The awesome Taylor Lorenz reports this on Mastadon. Highly recommend to follow her if you like these updates about what’s going on.
The awesome Taylor Lorenz reports this on Mastadon. Highly recommend to follow her if you like these updates about what’s going on.
Not that it isn’t fun to laugh at what a boondoggle
TwitterX is, but why do you need a permit to change a sign on a building?Guessing less about the sign itself and more about the heavy equipment/traffic obstruction involved in getting it down.
Also possibly because he doesn’t own the building and maybe needs approval of the owner.
Owners don’t issue permits, the government does.
But owners would probably call the police to stop the illegal work from being done to their building. They don’t want the liability. This would be reasonable to be part of an approval process with the building owners as you’d likely need their signature with the city, not just twitters.
Agreed. But the owner of the building would presumably be able to control modifications of his own building.
Need to make sure a qualified contractor does the work, that the sidewalk is roped off, and that other construction on the same road isn’t happening. Pretty typical stuff.

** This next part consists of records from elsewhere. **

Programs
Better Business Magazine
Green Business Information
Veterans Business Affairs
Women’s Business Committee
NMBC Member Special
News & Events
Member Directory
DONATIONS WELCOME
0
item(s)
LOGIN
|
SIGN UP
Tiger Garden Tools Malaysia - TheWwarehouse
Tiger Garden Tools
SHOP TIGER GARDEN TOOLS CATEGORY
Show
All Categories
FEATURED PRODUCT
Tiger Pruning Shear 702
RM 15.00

Normal procedure to make sure it’s within legal standards.
yes that is what a permit is
On public roads and sidewalks, you need permits and to have submitted a plan showing how much of the footpath/road will be blocked and for how long. You need to show where your bollards and rope or whatnot will be and any necessary signage (like 'pedesdrians keep left’s) that sort of thing.
Once you get the approval, you can jam up the area with a cherry picker/crane until you’re finished and everything is packed away.

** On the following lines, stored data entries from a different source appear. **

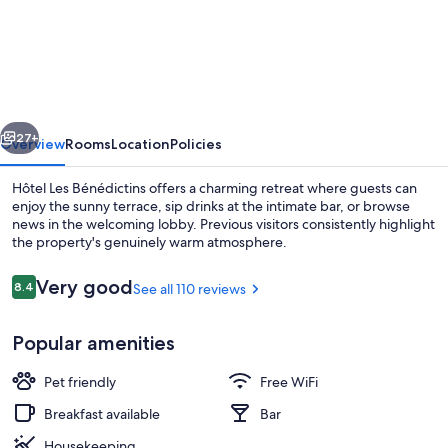
Les
Bénédictins
vious
Next
27+
Overview
Rooms
Location
Policies
Hôtel Les Bénédictins offers a charming retreat where guests can
enjoy the sunny terrace, sip drinks at the intimate bar, or browse
news in the welcoming lobby. Previous visitors consistently highlight
the property's genuinely warm atmosphere.
Reviews
Very good
8.4
See all 110 reviews
8.4 out of 10
Popular amenities
Front of property
Pet friendly
Free WiFi
Breakfast available
Bar
Housekeeping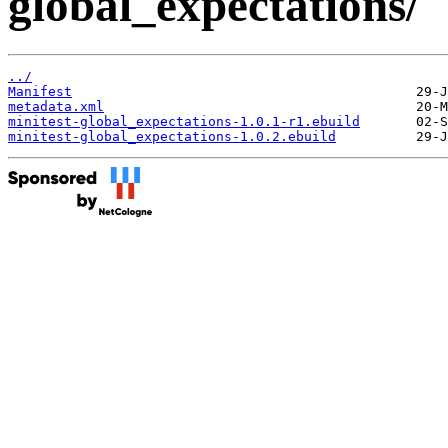
global_expectations/
../
Manifest
metadata.xml
minitest-global_expectations-1.0.1-r1.ebuild
minitest-global_expectations-1.0.2.ebuild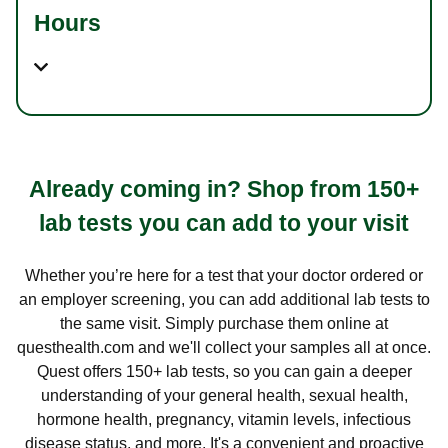
Hours
Already coming in? Shop from 150+
lab tests you can add to your visit
Whether you’re here for a test that your doctor ordered or
an employer screening, you can add additional lab tests to
the same visit. Simply purchase them online at
questhealth.com and we'll collect your samples all at once.
Quest offers 150+ lab tests, so you can gain a deeper
understanding of your general health, sexual health,
hormone health, pregnancy, vitamin levels, infectious
disease status, and more. It's a convenient and proactive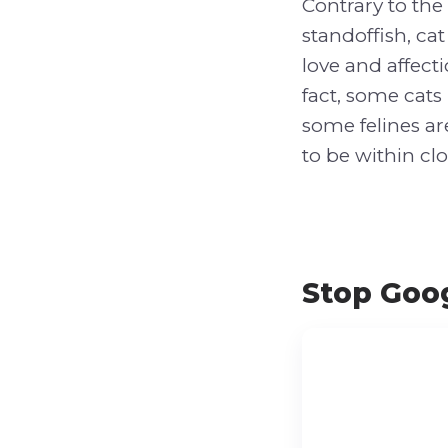
Contrary to th
standoffish, ca
love and affect
fact, some cats
some felines ar
to be within clo
Stop Goog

So anyway, what I’m getting at, is this is the signage company not getting the permits - which they would have charged Twitter/X for and not an Elon oversight - UNLESS Elon decided to park that crane out there himself and to get whoever to pull down the signage.
Presumably because he (the company) doesn’t actually own the building. So any modifications have to be approved by the building owner.
Same way you can’t really paint the wall of your rented accommodation. It’s not your property.